§ What you need to do
Omit the pictures, but give back every entry below exactly as written.

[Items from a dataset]
################
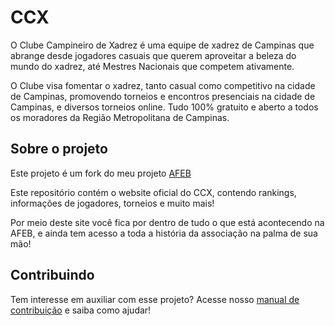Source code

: # CCX

O Clube Campineiro de Xadrez é uma equipe de xadrez de Campinas que abrange desde
jogadores casuais que querem aproveitar a beleza do mundo do xadrez, até Mestres
Nacionais que competem ativamente.

O Clube visa fomentar o xadrez, tanto casual como competitivo na cidade de Campinas,
promovendo torneios e encontros presenciais na cidade de Campinas, e diversos torneios 
online. Tudo 100% gratuito e aberto a todos os moradores da Região Metropolitana de Campinas.

## Sobre o projeto

Este projeto é um fork do meu projeto <a href="https://github.com/vidacalura/CCX-site">AFEB</a>

Este repositório contém o website oficial do CCX, contendo rankings, informações
de jogadores, torneios e muito mais!

Por meio deste site você fica por dentro de tudo o que está acontecendo na AFEB,
e ainda tem acesso a toda a história da associação na palma de sua mão!

## Contribuindo

Tem interesse em auxiliar com esse projeto? Acesse nosso
<a href="https://github.com/vidacalura/CCX-site/blob/main/contributing.md">manual de contribuição</a>
e saiba como ajudar!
################
§ Reply
Source code

: # CCX

O Clube Campineiro de Xadrez é uma equipe de xadrez de Campinas que abrange desde
jogadores casuais que querem aproveitar a beleza do mundo do xadrez, até Mestres
Nacionais que competem ativamente.

O Clube visa fomentar o xadrez, tanto casual como competitivo na cidade de Campinas,
promovendo torneios e encontros presenciais na cidade de Campinas, e diversos torneios 
online. Tudo 100% gratuito e aberto a todos os moradores da Região Metropolitana de Campinas.

## Sobre o projeto

Este projeto é um fork do meu projeto <a href="https://github.com/vidacalura/CCX-site">AFEB</a>

Este repositório contém o website oficial do CCX, contendo rankings, informações
de jogadores, torneios e muito mais!

Por meio deste site você fica por dentro de tudo o que está acontecendo na AFEB,
e ainda tem acesso a toda a história da associação na palma de sua mão!

## Contribuindo

Tem interesse em auxiliar com esse projeto? Acesse nosso
<a href="https://github.com/vidacalura/CCX-site/blob/main/contributing.md">manual de contribuição</a>
e saiba como ajudar!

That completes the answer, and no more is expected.